Wer sie bei den Bauarbeiten besuchte, dem schwärmte sie vor von all den technisch hoch komplizierten Aufgaben, die hier bewältigt werden mussten. Mit Infrarotkameras, Laserscannern und Drohnen wurden zunächst die Schäden aufgenommen. Zum ersten Mal seit 200 Jahren wurde sogar die Marmorplatte über dem Grab geöffnet. Dann mussten Risse zugemörtelt, Steinplatten ersetzt und mit Metallstiften am Fels fixiert werden. Am Ende ist die Grabkapelle nun sogar erdbebensicher.

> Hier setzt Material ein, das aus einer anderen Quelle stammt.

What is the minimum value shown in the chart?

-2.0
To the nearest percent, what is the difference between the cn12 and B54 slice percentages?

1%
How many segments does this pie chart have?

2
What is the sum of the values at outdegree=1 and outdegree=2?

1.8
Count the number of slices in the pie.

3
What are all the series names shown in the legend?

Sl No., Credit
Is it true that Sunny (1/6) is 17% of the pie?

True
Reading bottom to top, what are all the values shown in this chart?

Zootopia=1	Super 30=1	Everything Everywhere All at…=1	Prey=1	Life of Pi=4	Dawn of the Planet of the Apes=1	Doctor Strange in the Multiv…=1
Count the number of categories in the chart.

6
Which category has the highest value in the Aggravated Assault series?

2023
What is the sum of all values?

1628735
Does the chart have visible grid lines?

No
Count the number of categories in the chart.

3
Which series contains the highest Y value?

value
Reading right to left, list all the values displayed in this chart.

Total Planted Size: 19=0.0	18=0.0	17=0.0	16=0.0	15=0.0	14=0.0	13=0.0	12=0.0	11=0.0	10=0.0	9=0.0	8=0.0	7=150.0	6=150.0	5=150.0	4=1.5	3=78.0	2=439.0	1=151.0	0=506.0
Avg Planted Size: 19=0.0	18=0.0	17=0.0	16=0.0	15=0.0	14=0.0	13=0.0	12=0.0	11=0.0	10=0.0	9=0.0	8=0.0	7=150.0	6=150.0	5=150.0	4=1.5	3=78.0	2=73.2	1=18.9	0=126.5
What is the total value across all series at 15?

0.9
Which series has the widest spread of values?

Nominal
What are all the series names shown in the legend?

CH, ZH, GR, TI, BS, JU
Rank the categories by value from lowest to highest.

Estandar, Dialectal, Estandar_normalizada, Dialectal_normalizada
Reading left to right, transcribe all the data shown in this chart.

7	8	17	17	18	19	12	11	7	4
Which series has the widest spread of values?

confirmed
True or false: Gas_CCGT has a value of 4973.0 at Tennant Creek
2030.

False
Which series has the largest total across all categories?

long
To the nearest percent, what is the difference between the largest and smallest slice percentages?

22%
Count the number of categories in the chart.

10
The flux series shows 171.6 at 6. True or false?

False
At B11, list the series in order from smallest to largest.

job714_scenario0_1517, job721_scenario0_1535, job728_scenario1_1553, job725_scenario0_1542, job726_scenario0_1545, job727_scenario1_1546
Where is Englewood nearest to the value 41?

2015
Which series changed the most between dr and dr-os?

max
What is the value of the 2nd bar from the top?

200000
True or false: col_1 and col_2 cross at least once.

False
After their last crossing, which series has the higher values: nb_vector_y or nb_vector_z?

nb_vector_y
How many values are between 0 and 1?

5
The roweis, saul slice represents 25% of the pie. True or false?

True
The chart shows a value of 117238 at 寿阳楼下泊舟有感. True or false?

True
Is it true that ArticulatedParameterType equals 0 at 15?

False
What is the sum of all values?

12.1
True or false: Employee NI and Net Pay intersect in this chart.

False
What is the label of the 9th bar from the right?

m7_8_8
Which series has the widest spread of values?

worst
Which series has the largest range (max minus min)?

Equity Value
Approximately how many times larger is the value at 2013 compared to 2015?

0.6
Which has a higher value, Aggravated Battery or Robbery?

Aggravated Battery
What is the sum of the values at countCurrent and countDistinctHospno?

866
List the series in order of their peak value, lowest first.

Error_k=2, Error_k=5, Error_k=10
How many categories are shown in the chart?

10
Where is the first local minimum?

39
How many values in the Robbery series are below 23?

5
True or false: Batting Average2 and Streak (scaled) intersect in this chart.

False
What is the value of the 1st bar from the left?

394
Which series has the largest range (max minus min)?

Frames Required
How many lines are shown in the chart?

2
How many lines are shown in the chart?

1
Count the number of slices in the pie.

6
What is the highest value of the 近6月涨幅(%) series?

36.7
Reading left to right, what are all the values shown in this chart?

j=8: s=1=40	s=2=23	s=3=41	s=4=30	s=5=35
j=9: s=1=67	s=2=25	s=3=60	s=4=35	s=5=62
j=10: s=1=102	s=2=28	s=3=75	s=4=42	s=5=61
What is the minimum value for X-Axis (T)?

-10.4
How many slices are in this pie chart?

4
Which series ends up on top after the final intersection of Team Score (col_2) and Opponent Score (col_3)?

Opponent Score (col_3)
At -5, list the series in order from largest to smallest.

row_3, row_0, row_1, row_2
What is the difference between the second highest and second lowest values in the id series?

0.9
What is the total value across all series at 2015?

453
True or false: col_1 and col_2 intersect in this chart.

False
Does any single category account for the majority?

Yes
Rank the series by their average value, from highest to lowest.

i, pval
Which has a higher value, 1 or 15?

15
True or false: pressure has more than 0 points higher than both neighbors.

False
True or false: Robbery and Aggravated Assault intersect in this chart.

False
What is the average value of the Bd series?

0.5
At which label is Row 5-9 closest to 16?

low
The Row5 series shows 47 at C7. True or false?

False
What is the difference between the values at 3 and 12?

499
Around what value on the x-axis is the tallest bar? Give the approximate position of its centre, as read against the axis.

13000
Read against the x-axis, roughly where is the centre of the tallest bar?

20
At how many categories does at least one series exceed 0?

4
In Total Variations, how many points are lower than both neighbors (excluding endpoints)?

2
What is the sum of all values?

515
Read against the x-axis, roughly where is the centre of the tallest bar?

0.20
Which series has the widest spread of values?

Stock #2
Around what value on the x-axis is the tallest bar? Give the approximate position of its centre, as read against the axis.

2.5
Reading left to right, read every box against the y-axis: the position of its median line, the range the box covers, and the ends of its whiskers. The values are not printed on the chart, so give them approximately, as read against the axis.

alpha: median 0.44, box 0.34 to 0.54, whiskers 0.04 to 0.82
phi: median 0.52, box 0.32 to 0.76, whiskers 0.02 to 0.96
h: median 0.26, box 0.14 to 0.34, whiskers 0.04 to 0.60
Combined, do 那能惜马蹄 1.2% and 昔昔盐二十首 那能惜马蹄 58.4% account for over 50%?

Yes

Für Antonia Moropulou ist die jetzige Übergabe des runderneuerten Heiligtums ein "historischer Moment". Zur Feier des Tages stimmten sogar die sonst stets getrennt betenden Konfessionen gemeinsam den Dankhymnus an. Nun ist alles bereit für den großen Oster-Ansturm. In diesem Jahr nämlich fallen die katholischen und orthodoxen Festtage zusammen. Das mag kein Wunder sein, sondern ein kalendarischer Zufall. In jedem Fall aber ist es eine wunderbare Gelegenheit, Gemeinsamkeit zu demonstrieren.